EXERCISE DESCRIPTION. Across the records below, how many lines include the string "down"? Respond with the number only.

RECORD SET.
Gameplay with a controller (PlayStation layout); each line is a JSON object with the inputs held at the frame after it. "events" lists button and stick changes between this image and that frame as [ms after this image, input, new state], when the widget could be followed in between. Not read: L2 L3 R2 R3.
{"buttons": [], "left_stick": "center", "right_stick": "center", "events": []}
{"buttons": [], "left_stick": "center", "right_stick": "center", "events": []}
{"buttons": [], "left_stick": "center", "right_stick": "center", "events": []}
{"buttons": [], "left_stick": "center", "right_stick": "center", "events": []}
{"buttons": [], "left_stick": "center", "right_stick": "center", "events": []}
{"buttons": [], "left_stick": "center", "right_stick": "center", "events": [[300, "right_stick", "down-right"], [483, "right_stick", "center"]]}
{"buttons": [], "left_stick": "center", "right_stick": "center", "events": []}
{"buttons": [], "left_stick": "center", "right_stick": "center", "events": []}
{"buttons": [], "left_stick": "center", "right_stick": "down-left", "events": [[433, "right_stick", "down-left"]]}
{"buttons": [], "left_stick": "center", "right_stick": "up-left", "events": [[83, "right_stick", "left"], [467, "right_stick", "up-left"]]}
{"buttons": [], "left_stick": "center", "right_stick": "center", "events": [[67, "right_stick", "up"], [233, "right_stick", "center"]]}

OUTPUT OF THE TASK. 2